Le chef Eric Guérin, un chef vivant "Ma cuisine est vivante"

l'âme d'artiste d'éric guérin s'exprime dans le tracé de son chemin de vie.
L'âme d'artiste d'Éric Guérin s'exprime dans le tracé de son chemin de vie. © Olivier Marie

Le JournalDesFemmes.com : Comment vous est venue votre passion pour la cuisine ?
Éric Guérin : Je voulais initialement m'orienter vers une carrière artistique. Ma maman a ouvert une galerie d'art à Limetz Villez, à deux pas de Giverny (78). La galerie était à la maison, tout un réseau d'amis y venaient pour assister aux vernissages, et restaient pour dîner. J'ai commencé à aider ma maman, et c'est à partir de ce moment que j'ai su que je voulais une maison remplie d'œuvres d'art, dans laquelle les gens viendraient passer un bon moment. J'avais à peine 12 ans !

"Je reçois un uppercut du Président Sarkozy : l'Ordre National du Mérite à l'Élysée"

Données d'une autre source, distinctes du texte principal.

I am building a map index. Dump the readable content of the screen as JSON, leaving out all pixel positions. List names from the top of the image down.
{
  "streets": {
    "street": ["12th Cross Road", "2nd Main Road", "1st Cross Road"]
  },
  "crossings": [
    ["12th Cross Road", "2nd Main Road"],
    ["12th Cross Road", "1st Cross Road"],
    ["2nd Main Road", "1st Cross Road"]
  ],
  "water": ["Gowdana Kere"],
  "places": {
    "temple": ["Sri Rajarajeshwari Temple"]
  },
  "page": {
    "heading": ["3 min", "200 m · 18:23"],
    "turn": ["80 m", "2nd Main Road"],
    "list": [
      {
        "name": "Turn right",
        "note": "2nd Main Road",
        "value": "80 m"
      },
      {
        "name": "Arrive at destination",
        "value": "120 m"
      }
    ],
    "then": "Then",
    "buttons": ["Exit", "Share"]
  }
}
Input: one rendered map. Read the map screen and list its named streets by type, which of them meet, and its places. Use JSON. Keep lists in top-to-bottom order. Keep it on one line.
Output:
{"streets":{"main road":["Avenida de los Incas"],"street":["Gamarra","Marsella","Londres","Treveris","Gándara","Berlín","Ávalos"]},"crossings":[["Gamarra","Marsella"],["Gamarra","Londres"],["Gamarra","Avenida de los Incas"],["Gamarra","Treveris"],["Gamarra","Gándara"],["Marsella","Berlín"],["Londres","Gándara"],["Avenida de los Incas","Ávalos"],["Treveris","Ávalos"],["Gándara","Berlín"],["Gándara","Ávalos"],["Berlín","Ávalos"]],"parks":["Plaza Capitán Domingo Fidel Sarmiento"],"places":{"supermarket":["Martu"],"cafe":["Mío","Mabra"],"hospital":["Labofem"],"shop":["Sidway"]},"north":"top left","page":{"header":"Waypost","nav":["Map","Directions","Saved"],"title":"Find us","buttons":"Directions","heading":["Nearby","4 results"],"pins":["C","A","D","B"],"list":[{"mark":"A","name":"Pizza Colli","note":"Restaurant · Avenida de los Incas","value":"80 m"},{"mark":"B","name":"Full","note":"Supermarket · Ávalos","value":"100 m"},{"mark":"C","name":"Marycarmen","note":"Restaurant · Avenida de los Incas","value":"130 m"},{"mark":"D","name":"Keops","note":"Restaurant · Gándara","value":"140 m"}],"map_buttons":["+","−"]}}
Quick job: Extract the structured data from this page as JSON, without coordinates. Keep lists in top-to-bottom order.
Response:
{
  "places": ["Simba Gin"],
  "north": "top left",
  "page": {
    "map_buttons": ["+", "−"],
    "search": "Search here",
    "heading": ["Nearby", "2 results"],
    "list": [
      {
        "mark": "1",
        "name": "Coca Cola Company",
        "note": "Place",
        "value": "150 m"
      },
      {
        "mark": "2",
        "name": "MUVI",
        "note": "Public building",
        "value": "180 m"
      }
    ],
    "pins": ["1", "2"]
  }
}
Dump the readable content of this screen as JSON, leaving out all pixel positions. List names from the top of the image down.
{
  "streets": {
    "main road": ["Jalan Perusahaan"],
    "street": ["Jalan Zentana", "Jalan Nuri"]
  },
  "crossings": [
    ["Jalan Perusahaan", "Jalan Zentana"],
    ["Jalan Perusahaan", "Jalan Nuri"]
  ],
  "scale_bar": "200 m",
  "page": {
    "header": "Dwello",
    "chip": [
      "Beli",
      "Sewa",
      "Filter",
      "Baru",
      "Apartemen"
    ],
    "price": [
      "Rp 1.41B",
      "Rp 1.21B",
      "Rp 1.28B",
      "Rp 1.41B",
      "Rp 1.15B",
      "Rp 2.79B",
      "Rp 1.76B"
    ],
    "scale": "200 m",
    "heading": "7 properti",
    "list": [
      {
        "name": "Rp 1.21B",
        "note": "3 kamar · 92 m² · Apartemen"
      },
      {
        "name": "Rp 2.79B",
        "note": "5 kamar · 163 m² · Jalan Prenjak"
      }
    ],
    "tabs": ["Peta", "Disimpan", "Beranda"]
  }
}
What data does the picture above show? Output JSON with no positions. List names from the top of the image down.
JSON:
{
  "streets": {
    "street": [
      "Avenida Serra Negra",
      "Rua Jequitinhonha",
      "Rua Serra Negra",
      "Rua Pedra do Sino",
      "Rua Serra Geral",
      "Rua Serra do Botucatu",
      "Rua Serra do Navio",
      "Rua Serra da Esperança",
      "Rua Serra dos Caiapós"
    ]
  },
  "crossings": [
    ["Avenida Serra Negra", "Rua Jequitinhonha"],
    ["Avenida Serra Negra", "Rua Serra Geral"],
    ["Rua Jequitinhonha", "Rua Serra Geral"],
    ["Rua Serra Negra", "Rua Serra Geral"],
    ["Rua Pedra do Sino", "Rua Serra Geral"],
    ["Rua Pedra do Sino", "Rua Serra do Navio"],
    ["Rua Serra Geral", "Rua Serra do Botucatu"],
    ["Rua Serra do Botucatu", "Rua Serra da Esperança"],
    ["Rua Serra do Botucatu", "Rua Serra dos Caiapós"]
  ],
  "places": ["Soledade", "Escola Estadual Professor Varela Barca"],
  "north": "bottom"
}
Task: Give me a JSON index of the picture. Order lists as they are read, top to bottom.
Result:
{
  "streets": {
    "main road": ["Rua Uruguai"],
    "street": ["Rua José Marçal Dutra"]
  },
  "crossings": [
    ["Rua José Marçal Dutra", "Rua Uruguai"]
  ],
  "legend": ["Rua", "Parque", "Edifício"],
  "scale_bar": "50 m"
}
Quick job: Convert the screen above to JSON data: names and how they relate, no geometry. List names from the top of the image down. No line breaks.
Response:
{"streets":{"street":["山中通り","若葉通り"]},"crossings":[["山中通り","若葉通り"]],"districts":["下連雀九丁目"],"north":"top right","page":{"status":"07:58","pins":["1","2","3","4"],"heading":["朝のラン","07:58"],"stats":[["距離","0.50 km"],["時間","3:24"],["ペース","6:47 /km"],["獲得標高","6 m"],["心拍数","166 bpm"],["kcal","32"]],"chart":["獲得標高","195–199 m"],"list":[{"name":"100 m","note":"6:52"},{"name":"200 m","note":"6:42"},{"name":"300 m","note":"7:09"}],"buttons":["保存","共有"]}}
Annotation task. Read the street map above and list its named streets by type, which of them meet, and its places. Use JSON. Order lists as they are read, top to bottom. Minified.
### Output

Quelles ont été les étapes les plus importantes de votre parcours ?Chaque étape est importante pour construire un homme. Surtout quand il n'y a qu'un fil entre vie privée et professionnelle. Si je devais en sélectionner quelques-unes, la première serait en 1986, lors de ma découverte de la Brière. Cela a changé le cours de ma vie. A peine 10 ans plus tard, alors que je n'avais que 25 ans, je me suis installé à la Mare aux Oiseaux. C'était un pari de fou mais j'ai réussi à décrocher une étoile au Michelin. C'était inespéré j'étais seul en cuisine et seulement cinq personnes faisaient tourner la maison. Aujourd'hui, nous sommes entre 35 et 45 à la Mare aux Oiseaux, et une quinzaine au Jardin des Plumes. L'étoile a été salvatrice. En 2004, mes collaborations avec Alain Ducasse pour Fou de France, et les titres de chef de l'année du guide Champérard, Omnivore, Générations.C ... m'ont ouvert la porte des médias. Pour booster mon image, j'ai crée ma boîte de comm', l'Oiseau fait son nid avec un ami, Benoit Debeauquesne. En 2009, le reportage de l'émission Des racines et des ailes sur France 3 a mis la Mare aux Oiseaux sous les feux des projecteurs et m'a permis de créer cinq suites supplémentaires, et d'améliorer la maison. En 2011, j'ai eu un coup de cœur pour le Jardin des plumes. Suivront deux ans de combat acharné avec les banques, une période très difficile pour moi. En 2012, le Président Sarkozy m'a convoqué à l'Elysée. J'y suis allé pensant recevoir une médaille en chocolat, et je reçois un "uppercut" du Président : l'Ordre National du mérite à l'Elysée, une véritable reconnaissance pour toutes ces années d'investissement. 2013 sera l'année de l'ouverture du Jardin des plumes, et du tournage de Top chef : les choses reprennent à un rythme presque normal !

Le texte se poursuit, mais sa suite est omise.